1759 Voltaire said, “Opinion has caused more trouble on this little earth than plagues or earthquakes.”
J895 Wilhelm Roentgen discovered the x-ray. (See March 27th entry.)
1914 Henry Ford announced a $5 minimum wage for an eight-hour workday.
1943 George Washington Carver died. (George Washington Carver Day)
1964 Pope Paul VI and Patriarch Athengoras of Jerusalem met in the Holy Land.
Today marks Twelfth Night—the end of the Christmas season. It is easy to feel that in this era of shop till you drop consumerism, Twelfth Night doesn’t come soon enough. But today brings inspiration of its own. With its roots deep in Western European history, Twelfth Night is traditionally celebrated with festive humor, lighthearted jests, and good cheer.
George Washington Carver Day commemorates the death, in 1943, of a onetime slave who became a great inventor. Carver proved that the American dream isn’t—or maybe is—peanuts. He gave the world a hundred and one uses for the humble goober, proving that even simple or common things can provide solutions to greater problems.

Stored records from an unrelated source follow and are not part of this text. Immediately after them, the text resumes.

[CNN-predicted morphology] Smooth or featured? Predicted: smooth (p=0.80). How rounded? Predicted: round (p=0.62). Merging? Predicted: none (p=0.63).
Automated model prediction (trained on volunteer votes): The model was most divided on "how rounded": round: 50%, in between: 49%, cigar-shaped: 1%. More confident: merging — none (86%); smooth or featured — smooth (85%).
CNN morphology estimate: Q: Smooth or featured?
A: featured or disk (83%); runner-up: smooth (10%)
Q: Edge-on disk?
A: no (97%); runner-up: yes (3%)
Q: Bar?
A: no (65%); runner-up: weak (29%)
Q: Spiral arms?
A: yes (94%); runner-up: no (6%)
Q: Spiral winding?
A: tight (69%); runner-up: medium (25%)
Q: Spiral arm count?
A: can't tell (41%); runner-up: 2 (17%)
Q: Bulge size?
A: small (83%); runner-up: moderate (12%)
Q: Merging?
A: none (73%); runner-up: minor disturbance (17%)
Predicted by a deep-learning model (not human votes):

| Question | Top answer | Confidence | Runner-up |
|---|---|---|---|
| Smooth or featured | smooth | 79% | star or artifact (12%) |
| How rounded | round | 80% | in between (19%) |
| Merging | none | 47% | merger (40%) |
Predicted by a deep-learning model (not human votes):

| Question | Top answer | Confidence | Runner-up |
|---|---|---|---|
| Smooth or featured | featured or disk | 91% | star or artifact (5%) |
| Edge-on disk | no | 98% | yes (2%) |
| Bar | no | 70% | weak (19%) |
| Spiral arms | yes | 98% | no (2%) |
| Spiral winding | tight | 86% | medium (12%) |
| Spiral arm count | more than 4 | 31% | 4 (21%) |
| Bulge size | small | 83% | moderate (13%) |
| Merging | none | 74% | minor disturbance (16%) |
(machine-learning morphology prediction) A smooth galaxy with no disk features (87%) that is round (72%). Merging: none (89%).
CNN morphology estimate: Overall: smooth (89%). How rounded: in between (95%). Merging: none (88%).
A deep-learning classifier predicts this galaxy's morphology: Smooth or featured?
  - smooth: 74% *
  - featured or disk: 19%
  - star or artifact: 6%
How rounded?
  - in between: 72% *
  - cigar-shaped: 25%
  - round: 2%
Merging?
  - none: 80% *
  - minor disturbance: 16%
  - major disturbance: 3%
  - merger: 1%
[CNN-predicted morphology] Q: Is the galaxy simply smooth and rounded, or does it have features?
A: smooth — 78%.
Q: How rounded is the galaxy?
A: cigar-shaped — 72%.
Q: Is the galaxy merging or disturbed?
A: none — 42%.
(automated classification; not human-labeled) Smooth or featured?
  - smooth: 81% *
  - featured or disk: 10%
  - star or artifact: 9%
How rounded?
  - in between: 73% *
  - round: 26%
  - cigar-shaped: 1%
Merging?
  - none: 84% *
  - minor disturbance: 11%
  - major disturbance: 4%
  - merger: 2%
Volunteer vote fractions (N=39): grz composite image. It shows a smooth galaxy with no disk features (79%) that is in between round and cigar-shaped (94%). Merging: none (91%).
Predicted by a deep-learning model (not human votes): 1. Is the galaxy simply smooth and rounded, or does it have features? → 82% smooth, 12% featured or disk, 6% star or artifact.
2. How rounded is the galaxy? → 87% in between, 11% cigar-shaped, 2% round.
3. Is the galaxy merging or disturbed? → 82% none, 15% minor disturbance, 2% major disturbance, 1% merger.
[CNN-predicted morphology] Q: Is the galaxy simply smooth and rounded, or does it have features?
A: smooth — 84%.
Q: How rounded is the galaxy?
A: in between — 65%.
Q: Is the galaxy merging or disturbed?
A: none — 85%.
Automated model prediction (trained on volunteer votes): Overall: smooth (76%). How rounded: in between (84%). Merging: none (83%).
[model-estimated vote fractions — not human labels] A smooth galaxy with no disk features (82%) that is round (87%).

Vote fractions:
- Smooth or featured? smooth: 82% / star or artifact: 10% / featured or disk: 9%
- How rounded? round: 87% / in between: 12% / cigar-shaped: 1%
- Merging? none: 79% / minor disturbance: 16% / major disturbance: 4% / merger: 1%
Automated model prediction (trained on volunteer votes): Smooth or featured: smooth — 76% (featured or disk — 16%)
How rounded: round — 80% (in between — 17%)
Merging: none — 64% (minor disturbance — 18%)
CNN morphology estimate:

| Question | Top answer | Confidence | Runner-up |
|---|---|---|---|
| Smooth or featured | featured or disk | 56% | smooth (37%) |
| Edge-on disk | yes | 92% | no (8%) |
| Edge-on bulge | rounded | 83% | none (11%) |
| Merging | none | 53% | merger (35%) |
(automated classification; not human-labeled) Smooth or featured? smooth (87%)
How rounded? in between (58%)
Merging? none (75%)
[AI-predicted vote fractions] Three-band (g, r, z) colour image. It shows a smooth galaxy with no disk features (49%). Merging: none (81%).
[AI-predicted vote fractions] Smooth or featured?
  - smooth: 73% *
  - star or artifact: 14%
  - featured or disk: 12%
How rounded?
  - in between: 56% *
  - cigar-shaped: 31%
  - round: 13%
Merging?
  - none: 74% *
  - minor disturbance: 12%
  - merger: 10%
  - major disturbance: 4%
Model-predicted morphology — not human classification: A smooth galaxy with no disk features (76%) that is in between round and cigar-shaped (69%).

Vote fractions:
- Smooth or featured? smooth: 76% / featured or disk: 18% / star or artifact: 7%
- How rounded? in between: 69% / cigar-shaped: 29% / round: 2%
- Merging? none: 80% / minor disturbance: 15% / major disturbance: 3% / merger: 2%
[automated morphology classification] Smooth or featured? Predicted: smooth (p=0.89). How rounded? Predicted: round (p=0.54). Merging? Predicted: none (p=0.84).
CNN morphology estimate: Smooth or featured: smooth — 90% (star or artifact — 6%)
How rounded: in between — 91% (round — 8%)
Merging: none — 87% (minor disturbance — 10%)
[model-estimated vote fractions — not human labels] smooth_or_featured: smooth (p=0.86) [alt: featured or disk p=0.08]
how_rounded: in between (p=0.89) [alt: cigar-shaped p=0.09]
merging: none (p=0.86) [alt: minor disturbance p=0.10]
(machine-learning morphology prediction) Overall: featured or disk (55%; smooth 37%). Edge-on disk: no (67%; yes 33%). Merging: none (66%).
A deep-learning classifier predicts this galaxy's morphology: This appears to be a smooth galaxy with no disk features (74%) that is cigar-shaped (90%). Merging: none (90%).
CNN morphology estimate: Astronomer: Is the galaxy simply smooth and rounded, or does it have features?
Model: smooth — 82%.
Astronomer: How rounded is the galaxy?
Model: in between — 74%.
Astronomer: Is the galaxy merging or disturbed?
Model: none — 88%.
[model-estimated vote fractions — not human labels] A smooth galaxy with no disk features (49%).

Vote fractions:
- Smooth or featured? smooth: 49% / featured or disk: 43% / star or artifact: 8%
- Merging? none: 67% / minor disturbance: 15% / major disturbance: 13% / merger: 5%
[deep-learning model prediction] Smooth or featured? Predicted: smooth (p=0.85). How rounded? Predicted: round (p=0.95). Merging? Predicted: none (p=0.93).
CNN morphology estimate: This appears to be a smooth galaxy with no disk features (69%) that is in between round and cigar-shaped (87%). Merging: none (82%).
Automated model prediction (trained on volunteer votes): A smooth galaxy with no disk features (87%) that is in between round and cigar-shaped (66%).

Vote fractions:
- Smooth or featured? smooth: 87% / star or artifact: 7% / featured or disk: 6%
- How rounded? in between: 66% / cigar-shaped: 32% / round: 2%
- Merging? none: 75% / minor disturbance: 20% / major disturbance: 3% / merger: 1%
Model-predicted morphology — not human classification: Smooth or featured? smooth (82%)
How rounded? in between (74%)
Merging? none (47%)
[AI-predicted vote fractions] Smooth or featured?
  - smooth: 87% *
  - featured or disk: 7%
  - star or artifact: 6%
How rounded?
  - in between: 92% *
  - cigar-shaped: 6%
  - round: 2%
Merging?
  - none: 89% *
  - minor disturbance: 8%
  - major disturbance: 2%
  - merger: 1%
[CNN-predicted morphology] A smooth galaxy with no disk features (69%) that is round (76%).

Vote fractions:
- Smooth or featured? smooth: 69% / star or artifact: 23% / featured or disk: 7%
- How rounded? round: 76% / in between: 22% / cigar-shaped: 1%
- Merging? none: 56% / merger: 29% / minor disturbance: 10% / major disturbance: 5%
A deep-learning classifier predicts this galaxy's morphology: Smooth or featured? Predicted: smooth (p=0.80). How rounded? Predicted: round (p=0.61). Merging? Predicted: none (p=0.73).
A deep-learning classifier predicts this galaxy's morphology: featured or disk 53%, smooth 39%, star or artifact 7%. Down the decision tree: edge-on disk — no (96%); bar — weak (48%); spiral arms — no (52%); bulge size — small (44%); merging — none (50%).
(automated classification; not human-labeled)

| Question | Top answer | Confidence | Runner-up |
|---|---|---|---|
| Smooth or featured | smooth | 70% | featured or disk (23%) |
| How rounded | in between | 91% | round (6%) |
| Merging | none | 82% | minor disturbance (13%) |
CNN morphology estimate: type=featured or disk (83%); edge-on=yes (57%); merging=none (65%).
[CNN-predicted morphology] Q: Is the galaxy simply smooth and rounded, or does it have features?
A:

Automobile mogul Henry Ford started a trend on this day in 1914. He announced the establishment of two relatively revolutionary concepts for their time: an eight-hour workday and a $5-a-day minimum wage. As with many new ideas, most people thought he was crazy, heretical, or subversive. Though he proved them wrong in the end, words can become the toughest challenges for anyone with new ideas to overcome. As Voltaire said on this very day in 1759, “Opinion has caused more trouble on this little earth than plagues or earthquakes.” However, one meeting which took place on this date in 1964, illustrates that no difference of opinion needs to permanently sever relations between people who share a common goal. This was the day when, for the first time in five centuries, the Roman Catholic Church met with the Eastern Orthodoxy. Pope Paul VI and Patriarch Athengoras of Jerusalem met in the Holy Land, ending the long-held belief that simply because they celebrated their Christianity in different ways, they had nothing in common.